§ Problem to work on
Would you set down the complete data below, exactly as shown?

§ Dataset content
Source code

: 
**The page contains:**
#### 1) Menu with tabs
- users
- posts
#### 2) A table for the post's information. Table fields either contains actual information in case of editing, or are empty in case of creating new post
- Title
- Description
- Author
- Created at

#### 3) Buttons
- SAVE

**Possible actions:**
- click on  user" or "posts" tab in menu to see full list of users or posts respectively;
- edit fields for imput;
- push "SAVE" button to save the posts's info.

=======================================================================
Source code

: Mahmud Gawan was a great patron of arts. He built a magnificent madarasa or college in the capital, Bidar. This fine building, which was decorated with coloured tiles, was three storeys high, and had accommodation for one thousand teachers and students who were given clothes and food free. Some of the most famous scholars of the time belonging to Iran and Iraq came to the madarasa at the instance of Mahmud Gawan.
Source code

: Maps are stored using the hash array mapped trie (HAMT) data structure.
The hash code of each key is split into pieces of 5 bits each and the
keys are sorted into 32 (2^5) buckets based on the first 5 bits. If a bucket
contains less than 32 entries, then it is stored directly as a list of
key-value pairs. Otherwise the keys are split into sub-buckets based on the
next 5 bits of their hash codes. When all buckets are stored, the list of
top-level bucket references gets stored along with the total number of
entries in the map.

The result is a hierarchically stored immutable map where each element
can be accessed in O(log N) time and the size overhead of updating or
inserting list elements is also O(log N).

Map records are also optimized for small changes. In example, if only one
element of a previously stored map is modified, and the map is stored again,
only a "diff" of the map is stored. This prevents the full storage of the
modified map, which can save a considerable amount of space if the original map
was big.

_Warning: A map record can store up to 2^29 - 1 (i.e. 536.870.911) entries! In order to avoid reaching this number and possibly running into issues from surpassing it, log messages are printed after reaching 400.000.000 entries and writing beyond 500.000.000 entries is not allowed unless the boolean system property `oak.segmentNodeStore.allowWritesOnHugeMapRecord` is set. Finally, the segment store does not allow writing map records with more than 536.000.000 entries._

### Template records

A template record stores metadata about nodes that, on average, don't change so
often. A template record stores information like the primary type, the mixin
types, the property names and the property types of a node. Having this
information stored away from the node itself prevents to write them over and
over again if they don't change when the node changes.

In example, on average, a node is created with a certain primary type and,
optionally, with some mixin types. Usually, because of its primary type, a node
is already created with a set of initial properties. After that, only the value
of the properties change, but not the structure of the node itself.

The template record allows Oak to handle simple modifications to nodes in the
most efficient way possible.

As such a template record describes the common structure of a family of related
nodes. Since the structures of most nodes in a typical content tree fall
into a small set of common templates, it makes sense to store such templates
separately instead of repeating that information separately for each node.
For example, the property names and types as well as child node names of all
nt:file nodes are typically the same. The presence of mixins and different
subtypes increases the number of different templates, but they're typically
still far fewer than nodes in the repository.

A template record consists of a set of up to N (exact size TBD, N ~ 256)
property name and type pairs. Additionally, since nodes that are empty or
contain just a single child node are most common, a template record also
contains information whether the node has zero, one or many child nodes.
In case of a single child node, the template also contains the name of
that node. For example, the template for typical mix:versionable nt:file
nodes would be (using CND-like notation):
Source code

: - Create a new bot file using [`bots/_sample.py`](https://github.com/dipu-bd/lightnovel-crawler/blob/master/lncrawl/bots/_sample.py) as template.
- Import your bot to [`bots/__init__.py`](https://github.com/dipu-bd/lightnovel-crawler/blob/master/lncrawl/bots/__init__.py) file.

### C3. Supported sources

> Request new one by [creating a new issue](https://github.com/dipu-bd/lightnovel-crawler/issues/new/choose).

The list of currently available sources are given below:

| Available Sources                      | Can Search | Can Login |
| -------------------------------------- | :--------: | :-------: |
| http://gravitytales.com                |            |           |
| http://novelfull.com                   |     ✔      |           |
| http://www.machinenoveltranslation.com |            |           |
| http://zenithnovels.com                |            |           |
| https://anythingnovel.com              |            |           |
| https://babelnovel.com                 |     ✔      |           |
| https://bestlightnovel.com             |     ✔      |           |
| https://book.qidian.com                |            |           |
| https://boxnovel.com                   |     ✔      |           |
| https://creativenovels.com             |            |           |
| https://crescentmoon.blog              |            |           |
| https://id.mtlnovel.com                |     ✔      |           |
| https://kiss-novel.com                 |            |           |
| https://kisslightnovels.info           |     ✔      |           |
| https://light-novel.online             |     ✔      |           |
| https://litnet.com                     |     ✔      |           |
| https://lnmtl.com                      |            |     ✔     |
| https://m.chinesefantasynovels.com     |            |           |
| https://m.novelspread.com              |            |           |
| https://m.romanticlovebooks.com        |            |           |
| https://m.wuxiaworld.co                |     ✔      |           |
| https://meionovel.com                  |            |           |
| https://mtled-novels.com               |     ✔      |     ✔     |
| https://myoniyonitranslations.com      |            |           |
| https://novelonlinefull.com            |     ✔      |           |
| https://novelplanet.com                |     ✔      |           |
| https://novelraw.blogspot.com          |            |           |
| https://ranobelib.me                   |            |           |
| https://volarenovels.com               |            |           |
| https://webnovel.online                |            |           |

§ Answer space
Source code

: 
**The page contains:**
#### 1) Menu with tabs
- users
- posts
#### 2) A table for the post's information. Table fields either contains actual information in case of editing, or are empty in case of creating new post
- Title
- Description
- Author
- Created at

#### 3) Buttons
- SAVE

**Possible actions:**
- click on  user" or "posts" tab in menu to see full list of users or posts respectively;
- edit fields for imput;
- push "SAVE" button to save the posts's info.

=======================================================================
Source code

: Mahmud Gawan was a great patron of arts. He built a magnificent madarasa or college in the capital, Bidar. This fine building, which was decorated with coloured tiles, was three storeys high, and had accommodation for one thousand teachers and students who were given clothes and food free. Some of the most famous scholars of the time belonging to Iran and Iraq came to the madarasa at the instance of Mahmud Gawan.
Source code

: Maps are stored using the hash array mapped trie (HAMT) data structure.
The hash code of each key is split into pieces of 5 bits each and the
keys are sorted into 32 (2^5) buckets based on the first 5 bits. If a bucket
contains less than 32 entries, then it is stored directly as a list of
key-value pairs. Otherwise the keys are split into sub-buckets based on the
next 5 bits of their hash codes. When all buckets are stored, the list of
top-level bucket references gets stored along with the total number of
entries in the map.

The result is a hierarchically stored immutable map where each element
can be accessed in O(log N) time and the size overhead of updating or
inserting list elements is also O(log N).

Map records are also optimized for small changes. In example, if only one
element of a previously stored map is modified, and the map is stored again,
only a "diff" of the map is stored. This prevents the full storage of the
modified map, which can save a considerable amount of space if the original map
was big.

_Warning: A map record can store up to 2^29 - 1 (i.e. 536.870.911) entries! In order to avoid reaching this number and possibly running into issues from surpassing it, log messages are printed after reaching 400.000.000 entries and writing beyond 500.000.000 entries is not allowed unless the boolean system property `oak.segmentNodeStore.allowWritesOnHugeMapRecord` is set. Finally, the segment store does not allow writing map records with more than 536.000.000 entries._

### Template records

A template record stores metadata about nodes that, on average, don't change so
often. A template record stores information like the primary type, the mixin
types, the property names and the property types of a node. Having this
information stored away from the node itself prevents to write them over and
over again if they don't change when the node changes.

In example, on average, a node is created with a certain primary type and,
optionally, with some mixin types. Usually, because of its primary type, a node
is already created with a set of initial properties. After that, only the value
of the properties change, but not the structure of the node itself.

The template record allows Oak to handle simple modifications to nodes in the
most efficient way possible.

As such a template record describes the common structure of a family of related
nodes. Since the structures of most nodes in a typical content tree fall
into a small set of common templates, it makes sense to store such templates
separately instead of repeating that information separately for each node.
For example, the property names and types as well as child node names of all
nt:file nodes are typically the same. The presence of mixins and different
subtypes increases the number of different templates, but they're typically
still far fewer than nodes in the repository.

A template record consists of a set of up to N (exact size TBD, N ~ 256)
property name and type pairs. Additionally, since nodes that are empty or
contain just a single child node are most common, a template record also
contains information whether the node has zero, one or many child nodes.
In case of a single child node, the template also contains the name of
that node. For example, the template for typical mix:versionable nt:file
nodes would be (using CND-like notation):
Source code

: - Create a new bot file using [`bots/_sample.py`](https://github.com/dipu-bd/lightnovel-crawler/blob/master/lncrawl/bots/_sample.py) as template.
- Import your bot to [`bots/__init__.py`](https://github.com/dipu-bd/lightnovel-crawler/blob/master/lncrawl/bots/__init__.py) file.

### C3. Supported sources

> Request new one by [creating a new issue](https://github.com/dipu-bd/lightnovel-crawler/issues/new/choose).

The list of currently available sources are given below:

| Available Sources                      | Can Search | Can Login |
| -------------------------------------- | :--------: | :-------: |
| http://gravitytales.com                |            |           |
| http://novelfull.com                   |     ✔      |           |
| http://www.machinenoveltranslation.com |            |           |
| http://zenithnovels.com                |            |           |
| https://anythingnovel.com              |            |           |
| https://babelnovel.com                 |     ✔      |           |
| https://bestlightnovel.com             |     ✔      |           |
| https://book.qidian.com                |            |           |
| https://boxnovel.com                   |     ✔      |           |
| https://creativenovels.com             |            |           |
| https://crescentmoon.blog              |            |           |
| https://id.mtlnovel.com                |     ✔      |           |
| https://kiss-novel.com                 |            |           |
| https://kisslightnovels.info           |     ✔      |           |
| https://light-novel.online             |     ✔      |           |
| https://litnet.com                     |     ✔      |           |
| https://lnmtl.com                      |            |     ✔     |
| https://m.chinesefantasynovels.com     |            |           |
| https://m.novelspread.com              |            |           |
| https://m.romanticlovebooks.com        |            |           |
| https://m.wuxiaworld.co                |     ✔      |           |
| https://meionovel.com                  |            |           |
| https://mtled-novels.com               |     ✔      |     ✔     |
| https://myoniyonitranslations.com      |            |           |
| https://novelonlinefull.com            |     ✔      |           |
| https://novelplanet.com                |     ✔      |           |
| https://novelraw.blogspot.com          |            |           |
| https://ranobelib.me                   |            |           |
| https://volarenovels.com               |            |           |
| https://webnovel.online                |            |           |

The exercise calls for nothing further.